Most controversially of all, he spontaneously decided to send a telegram of “respectful greetings” to Pope Pius XI, prompting Archbishop Davidson to describe Weston as “a source and centre of real danger to the Church at present owing to the unguarded way in which he writes and speaks”.

There was no danger to the Church in his closing speech to the conference, however. On the contrary, it was a stark reminder to all present and to us today of what our vocation to follow Christ means: “Now go out into the highways and hedges where not even the Bishops will try to hinder you. Go out and look for Jesus in the ragged, in the naked, in the oppressed and sweated, in those who have lost hope, in those who are struggling to make good. Look for Jesus. And when you see him, gird yourselves with his towel and try to wash their feet.”


ON RETURNING to Zanzibar after the Congress, Weston complained of extreme weariness, but, despite advice from his doctor “to go slow”, he continued to overwork. By October 1924, he had developed the carbuncle that would eventually be the cause of his death. Weston died at 4.30 a.m. on Sunday, 2 November 1924, and was buried that very same day at Church of the Holy Cross at Magila.

A century after his death what is Weston’s legacy?

Since his death in 1924 the doctrinal differences between the denominations have become increasingly insignificant. While this is to be welcomed in so far as it has led to closer relations between different churches, it raises questions about Anglican identity and about which doctrines and practices unite the Anglican Communion. It is perhaps here that the significance of the Kikuyu controversy lies. The bone of contention may now be sexuality rather than episcopacy, but the issue of how the Anglican Communion can achieve unity in diversity remains as relevant as it was in Weston’s day.

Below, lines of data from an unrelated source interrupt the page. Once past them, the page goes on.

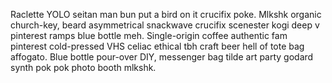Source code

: Raclette YOLO seitan man bun put a bird on it crucifix poke. Mlkshk organic church-key, beard asymmetrical snackwave crucifix scenester kogi deep v pinterest ramps blue bottle meh. Single-origin coffee authentic fam pinterest cold-pressed VHS celiac ethical tbh craft beer hell of tote bag affogato. Blue bottle pour-over DIY, messenger bag tilde art party godard synth pok pok photo booth mlkshk.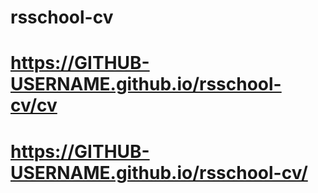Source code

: # rsschool-cv
# https://GITHUB-USERNAME.github.io/rsschool-cv/cv
# https://GITHUB-USERNAME.github.io/rsschool-cv/
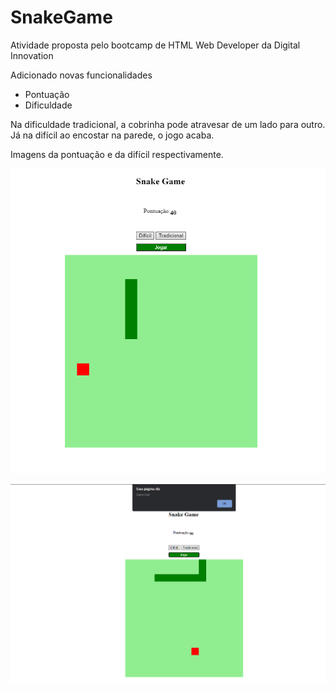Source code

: # SnakeGame #

Atividade proposta pelo bootcamp de HTML Web Developer da Digital Innovation

Adicionado novas funcionalidades

* Pontuação 
* Dificuldade

Na dificuldade tradicional, a cobrinha pode atravesar de um lado para 
outro. Já na difícil ao encostar na parede, o jogo acaba.

Imagens da pontuação e da difícil respectivamente.

![alt text](https://github.com/Gabriel-Castilho/SnakeGame/blob/master/img/1.png)

![alt text](https://github.com/Gabriel-Castilho/SnakeGame/blob/master/img/2.PNG)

We may certainly have qualms about Weston’s choice of episcopacy as the battleground on which to fight for Anglican identity. Many of us may also feel that Weston’s construction of Anglican identity is imbalanced; for, as critics such as Henson pointed out, Weston ignores the contribution of the Protestant Reformation to the character of Anglicanism. Furthermore, in an age in which the main threats to Christianity are secularism, ignorance, and indifference, Anglicans should see non-episcopal churches not as sub-Christian foes, but as allies in our common duty to witness to Christ.

Nevertheless, we should at the same time recognise the importance of the questions that Weston raises, even if we do not agree with his answers. Weston reminds us that doctrine matters and confronts us with the question whether there are certain doctrines in Anglicanism which are non-negotiable. The question that Weston posed in response to the Kikuyu conference remains just as relevant today as it was in 1913: “Ecclesia Anglicana: For What Does She Stand?”

The Revd Dr David R. Law is Professor of Christian Thought and Philosophical Theology in the University of Manchester.